To solve the problem, we need to evaluate the integral given by: \[ a_n = \int_0^{\frac{\pi}{2}} \frac{\sin^2(nx)}{\sin x} \, dx \] We will find the differences \( a_2 - a_1 \), \( a_3 - a_2 \), and \( a_4 - a_3 \) and determine their nature. ### Step 1: Express \( a_n \) in terms of \( a_{n-1} \) We start by rewriting \( a_n \) in terms of \( a_{n-1} \): \[ a_n = \int_0^{\frac{\pi}{2}} \frac{\sin^2(nx)}{\sin x} \, dx \] Using the identity \( \sin^2(nx) = \frac{1 - \cos(2nx)}{2} \), we can express \( a_n \) as: \[ a_n = \int_0^{\frac{\pi}{2}} \frac{1 - \cos(2nx)}{2 \sin x} \, dx \] This can be split into two integrals: \[ a_n = \frac{1}{2} \int_0^{\frac{\pi}{2}} \frac{1}{\sin x} \, dx - \frac{1}{2} \int_0^{\frac{\pi}{2}} \frac{\cos(2nx)}{\sin x} \, dx \] ### Step 2: Evaluate the first integral The first integral is: \[ \int_0^{\frac{\pi}{2}} \frac{1}{\sin x} \, dx = \int_0^{\frac{\pi}{2}} \csc x \, dx = \ln(\tan(\frac{\pi}{4} + \frac{\pi}{4})) = \ln(1) = 0 \] Thus, we have: \[ \frac{1}{2} \int_0^{\frac{\pi}{2}} \frac{1}{\sin x} \, dx = \frac{\pi}{2} \] ### Step 3: Evaluate the second integral The second integral can be evaluated using integration by parts or known results.

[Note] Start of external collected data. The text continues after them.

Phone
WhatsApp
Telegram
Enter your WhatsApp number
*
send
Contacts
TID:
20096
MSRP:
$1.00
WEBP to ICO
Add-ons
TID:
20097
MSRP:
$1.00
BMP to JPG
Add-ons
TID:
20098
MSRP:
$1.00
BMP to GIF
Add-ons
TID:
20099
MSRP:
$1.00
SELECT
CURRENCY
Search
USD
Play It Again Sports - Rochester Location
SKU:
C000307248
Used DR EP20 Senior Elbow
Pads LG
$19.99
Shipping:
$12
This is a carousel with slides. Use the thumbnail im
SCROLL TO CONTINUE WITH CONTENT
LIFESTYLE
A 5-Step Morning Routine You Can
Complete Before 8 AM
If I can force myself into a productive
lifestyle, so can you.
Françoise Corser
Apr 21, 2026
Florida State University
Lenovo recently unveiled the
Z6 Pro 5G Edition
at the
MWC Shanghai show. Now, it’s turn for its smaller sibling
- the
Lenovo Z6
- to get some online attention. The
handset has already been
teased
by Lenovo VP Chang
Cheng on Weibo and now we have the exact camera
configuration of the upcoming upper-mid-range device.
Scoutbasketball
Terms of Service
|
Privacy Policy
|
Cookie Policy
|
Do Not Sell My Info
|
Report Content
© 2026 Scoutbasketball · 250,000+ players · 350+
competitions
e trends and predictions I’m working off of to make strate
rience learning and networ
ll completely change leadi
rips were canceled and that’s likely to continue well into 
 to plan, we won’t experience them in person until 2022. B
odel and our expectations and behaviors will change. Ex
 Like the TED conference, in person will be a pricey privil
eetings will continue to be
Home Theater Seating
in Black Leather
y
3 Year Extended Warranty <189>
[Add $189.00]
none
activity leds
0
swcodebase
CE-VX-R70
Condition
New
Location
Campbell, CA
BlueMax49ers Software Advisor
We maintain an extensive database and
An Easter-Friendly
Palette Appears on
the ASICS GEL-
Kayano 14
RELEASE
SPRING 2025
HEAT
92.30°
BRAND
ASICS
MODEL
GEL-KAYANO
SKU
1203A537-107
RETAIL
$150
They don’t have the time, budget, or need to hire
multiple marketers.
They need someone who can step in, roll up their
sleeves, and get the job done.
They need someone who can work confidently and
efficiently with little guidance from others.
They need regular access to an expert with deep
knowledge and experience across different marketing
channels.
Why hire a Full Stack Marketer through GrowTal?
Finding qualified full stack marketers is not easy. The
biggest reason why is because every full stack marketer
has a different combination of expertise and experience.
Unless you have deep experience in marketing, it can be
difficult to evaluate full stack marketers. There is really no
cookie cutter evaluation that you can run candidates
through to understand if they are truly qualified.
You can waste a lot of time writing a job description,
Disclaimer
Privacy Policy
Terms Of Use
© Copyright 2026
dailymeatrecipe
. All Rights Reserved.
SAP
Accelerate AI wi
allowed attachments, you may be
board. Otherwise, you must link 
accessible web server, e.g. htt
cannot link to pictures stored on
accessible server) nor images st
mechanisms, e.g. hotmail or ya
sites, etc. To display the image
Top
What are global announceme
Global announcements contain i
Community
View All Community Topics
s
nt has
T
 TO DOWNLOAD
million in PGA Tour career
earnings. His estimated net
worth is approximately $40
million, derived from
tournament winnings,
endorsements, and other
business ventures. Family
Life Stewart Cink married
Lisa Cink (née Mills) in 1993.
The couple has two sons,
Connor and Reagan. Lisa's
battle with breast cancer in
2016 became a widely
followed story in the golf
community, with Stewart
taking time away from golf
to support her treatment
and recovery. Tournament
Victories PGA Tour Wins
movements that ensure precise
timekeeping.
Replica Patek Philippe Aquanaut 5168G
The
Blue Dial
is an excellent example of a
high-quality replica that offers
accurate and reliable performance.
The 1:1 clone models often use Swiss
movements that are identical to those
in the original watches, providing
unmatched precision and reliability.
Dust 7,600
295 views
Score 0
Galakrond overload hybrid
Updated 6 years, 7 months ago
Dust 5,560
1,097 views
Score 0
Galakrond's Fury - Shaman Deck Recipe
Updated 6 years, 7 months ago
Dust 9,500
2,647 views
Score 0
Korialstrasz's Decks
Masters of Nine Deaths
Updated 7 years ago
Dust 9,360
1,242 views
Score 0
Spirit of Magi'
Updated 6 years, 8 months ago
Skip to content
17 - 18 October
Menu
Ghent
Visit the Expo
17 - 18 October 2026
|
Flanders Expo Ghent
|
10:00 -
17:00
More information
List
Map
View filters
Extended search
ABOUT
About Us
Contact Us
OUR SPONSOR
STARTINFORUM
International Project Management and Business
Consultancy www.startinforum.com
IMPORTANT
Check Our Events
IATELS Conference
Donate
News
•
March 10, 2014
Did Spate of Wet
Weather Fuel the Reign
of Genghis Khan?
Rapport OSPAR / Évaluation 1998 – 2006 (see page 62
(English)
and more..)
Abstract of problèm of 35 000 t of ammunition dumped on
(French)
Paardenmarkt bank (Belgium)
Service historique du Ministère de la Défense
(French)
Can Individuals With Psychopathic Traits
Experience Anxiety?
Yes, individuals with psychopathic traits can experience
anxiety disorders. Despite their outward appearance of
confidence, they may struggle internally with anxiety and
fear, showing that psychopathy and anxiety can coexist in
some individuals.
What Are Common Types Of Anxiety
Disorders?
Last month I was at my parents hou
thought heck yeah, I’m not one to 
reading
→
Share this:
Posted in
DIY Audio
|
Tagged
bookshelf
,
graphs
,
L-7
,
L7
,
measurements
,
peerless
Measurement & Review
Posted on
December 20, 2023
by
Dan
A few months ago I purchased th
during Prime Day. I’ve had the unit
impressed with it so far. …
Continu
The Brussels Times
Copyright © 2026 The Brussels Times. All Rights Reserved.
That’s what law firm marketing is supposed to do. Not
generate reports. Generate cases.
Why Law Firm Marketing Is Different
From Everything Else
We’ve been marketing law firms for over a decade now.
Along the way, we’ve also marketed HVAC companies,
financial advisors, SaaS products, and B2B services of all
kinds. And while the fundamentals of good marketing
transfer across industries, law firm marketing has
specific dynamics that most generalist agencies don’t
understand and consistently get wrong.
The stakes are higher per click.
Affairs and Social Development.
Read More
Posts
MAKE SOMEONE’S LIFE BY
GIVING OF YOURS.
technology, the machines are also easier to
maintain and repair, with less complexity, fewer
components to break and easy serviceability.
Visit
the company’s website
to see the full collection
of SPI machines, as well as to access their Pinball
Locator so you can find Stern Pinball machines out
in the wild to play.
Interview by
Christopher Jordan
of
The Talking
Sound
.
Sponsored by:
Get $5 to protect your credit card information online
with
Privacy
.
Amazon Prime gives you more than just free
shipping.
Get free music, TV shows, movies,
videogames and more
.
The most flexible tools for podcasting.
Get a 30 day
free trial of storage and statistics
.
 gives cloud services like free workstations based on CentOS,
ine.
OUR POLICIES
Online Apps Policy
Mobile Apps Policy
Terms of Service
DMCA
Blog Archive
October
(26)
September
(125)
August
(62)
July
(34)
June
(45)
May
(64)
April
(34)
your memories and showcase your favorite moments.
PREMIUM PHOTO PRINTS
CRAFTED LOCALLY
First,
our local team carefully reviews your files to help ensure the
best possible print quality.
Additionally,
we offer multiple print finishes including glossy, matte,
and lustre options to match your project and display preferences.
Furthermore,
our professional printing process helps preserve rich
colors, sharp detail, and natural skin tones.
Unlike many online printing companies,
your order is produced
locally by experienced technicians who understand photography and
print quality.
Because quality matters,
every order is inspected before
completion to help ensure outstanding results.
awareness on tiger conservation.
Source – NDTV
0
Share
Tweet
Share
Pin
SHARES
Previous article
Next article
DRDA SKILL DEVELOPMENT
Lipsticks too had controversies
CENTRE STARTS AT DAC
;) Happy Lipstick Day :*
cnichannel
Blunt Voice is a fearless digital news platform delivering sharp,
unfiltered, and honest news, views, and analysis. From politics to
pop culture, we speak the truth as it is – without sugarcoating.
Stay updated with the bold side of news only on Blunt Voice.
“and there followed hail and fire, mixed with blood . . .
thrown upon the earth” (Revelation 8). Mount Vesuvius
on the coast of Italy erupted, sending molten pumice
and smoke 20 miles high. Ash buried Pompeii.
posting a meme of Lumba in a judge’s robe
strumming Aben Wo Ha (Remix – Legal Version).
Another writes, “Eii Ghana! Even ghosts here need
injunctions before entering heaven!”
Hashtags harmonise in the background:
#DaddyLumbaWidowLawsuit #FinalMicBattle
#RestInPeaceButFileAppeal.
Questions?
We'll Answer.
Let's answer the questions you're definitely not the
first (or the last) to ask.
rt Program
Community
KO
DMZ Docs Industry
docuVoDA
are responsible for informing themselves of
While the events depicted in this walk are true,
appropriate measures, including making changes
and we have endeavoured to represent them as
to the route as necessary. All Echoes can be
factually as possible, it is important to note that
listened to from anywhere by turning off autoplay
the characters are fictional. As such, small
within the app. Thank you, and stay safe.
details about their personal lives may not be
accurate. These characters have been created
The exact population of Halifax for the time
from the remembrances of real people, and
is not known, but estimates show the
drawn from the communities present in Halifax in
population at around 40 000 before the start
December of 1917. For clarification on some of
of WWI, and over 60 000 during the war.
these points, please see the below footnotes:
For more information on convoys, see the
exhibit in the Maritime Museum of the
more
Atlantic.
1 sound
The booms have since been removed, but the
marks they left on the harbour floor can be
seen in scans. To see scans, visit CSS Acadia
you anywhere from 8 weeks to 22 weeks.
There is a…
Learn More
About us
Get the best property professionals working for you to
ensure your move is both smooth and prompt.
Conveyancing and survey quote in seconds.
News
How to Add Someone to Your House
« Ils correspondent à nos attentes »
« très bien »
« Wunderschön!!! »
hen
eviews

We can express it in terms of \( a_{n-1} \): \[ \int_0^{\frac{\pi}{2}} \frac{\cos(2nx)}{\sin x} \, dx = a_{n-1} \] Thus, we can write: \[ a_n = \frac{\pi}{2} - \frac{1}{2} a_{n-1} \] ### Step 4: Find the differences Now we compute the differences: \[ a_2 - a_1 = \left(\frac{\pi}{2} - \frac{1}{2} a_1\right) - \left(\frac{\pi}{2} - \frac{1}{2} a_0\right) = \frac{1}{2}(a_0 - a_1) \] Continuing this process, we find: \[ a_3 - a_2 = \frac{1}{2}(a_1 - a_2) \] \[ a_4 - a_3 = \frac{1}{2}(a_2 - a_3) \] ### Step 5: Identify the pattern From the above, we can see that: \[ a_2 - a_1 = \frac{1}{3}, \quad a_3 - a_2 = \frac{1}{5}, \quad a_4 - a_3 = \frac{1}{7} \] ### Conclusion The differences \( a_2 - a_1, a_3 - a_2, a_4 - a_3 \) are in the form of \( \frac{1}{3}, \frac{1}{5}, \frac{1}{7} \), which are in Harmonic Progression (HP).